[Recorded data]
+++

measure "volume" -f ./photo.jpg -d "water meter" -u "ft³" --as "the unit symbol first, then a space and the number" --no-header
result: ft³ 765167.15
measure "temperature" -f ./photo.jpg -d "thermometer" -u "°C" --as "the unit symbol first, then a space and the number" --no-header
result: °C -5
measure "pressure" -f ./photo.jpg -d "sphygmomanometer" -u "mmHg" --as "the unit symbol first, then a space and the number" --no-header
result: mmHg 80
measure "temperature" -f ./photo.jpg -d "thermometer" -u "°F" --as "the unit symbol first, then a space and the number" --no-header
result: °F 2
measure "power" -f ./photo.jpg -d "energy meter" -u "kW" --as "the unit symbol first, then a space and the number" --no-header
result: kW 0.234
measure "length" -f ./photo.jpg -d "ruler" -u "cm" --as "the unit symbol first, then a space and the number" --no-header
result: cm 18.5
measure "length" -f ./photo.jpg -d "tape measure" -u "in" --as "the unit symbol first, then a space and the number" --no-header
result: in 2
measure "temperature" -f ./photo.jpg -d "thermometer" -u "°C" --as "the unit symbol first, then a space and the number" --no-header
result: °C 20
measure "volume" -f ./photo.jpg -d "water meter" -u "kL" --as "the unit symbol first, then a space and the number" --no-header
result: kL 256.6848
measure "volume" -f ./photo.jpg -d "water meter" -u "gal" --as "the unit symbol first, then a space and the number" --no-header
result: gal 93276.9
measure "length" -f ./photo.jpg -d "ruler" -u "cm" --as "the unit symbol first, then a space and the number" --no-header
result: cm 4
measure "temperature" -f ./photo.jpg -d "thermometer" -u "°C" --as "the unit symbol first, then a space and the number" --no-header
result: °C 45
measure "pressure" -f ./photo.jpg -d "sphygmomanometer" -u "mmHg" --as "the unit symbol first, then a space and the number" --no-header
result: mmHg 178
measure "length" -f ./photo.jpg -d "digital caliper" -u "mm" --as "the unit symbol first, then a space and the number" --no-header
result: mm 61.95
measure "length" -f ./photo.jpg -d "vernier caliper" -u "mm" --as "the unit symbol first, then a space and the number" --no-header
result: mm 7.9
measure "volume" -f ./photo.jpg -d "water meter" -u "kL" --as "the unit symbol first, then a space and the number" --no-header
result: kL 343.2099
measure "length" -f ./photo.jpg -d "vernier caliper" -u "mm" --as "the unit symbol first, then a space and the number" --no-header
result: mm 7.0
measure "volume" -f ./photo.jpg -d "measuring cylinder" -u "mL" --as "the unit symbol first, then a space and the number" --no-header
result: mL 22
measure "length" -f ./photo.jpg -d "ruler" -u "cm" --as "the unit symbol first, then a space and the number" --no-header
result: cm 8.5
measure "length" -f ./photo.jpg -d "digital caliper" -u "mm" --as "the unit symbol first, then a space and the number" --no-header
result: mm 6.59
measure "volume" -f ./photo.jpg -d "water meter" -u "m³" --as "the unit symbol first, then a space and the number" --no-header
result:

+++

Work order: Can you return every line of the data above unchanged, character for character?

Response below:
measure "volume" -f ./photo.jpg -d "water meter" -u "ft³" --as "the unit symbol first, then a space and the number" --no-header
result: ft³ 765167.15
measure "temperature" -f ./photo.jpg -d "thermometer" -u "°C" --as "the unit symbol first, then a space and the number" --no-header
result: °C -5
measure "pressure" -f ./photo.jpg -d "sphygmomanometer" -u "mmHg" --as "the unit symbol first, then a space and the number" --no-header
result: mmHg 80
measure "temperature" -f ./photo.jpg -d "thermometer" -u "°F" --as "the unit symbol first, then a space and the number" --no-header
result: °F 2
measure "power" -f ./photo.jpg -d "energy meter" -u "kW" --as "the unit symbol first, then a space and the number" --no-header
result: kW 0.234
measure "length" -f ./photo.jpg -d "ruler" -u "cm" --as "the unit symbol first, then a space and the number" --no-header
result: cm 18.5
measure "length" -f ./photo.jpg -d "tape measure" -u "in" --as "the unit symbol first, then a space and the number" --no-header
result: in 2
measure "temperature" -f ./photo.jpg -d "thermometer" -u "°C" --as "the unit symbol first, then a space and the number" --no-header
result: °C 20
measure "volume" -f ./photo.jpg -d "water meter" -u "kL" --as "the unit symbol first, then a space and the number" --no-header
result: kL 256.6848
measure "volume" -f ./photo.jpg -d "water meter" -u "gal" --as "the unit symbol first, then a space and the number" --no-header
result: gal 93276.9
measure "length" -f ./photo.jpg -d "ruler" -u "cm" --as "the unit symbol first, then a space and the number" --no-header
result: cm 4
measure "temperature" -f ./photo.jpg -d "thermometer" -u "°C" --as "the unit symbol first, then a space and the number" --no-header
result: °C 45
measure "pressure" -f ./photo.jpg -d "sphygmomanometer" -u "mmHg" --as "the unit symbol first, then a space and the number" --no-header
result: mmHg 178
measure "length" -f ./photo.jpg -d "digital caliper" -u "mm" --as "the unit symbol first, then a space and the number" --no-header
result: mm 61.95
measure "length" -f ./photo.jpg -d "vernier caliper" -u "mm" --as "the unit symbol first, then a space and the number" --no-header
result: mm 7.9
measure "volume" -f ./photo.jpg -d "water meter" -u "kL" --as "the unit symbol first, then a space and the number" --no-header
result: kL 343.2099
measure "length" -f ./photo.jpg -d "vernier caliper" -u "mm" --as "the unit symbol first, then a space and the number" --no-header
result: mm 7.0
measure "volume" -f ./photo.jpg -d "measuring cylinder" -u "mL" --as "the unit symbol first, then a space and the number" --no-header
result: mL 22
measure "length" -f ./photo.jpg -d "ruler" -u "cm" --as "the unit symbol first, then a space and the number" --no-header
result: cm 8.5
measure "length" -f ./photo.jpg -d "digital caliper" -u "mm" --as "the unit symbol first, then a space and the number" --no-header
result: mm 6.59
measure "volume" -f ./photo.jpg -d "water meter" -u "m³" --as "the unit symbol first, then a space and the number" --no-header
result:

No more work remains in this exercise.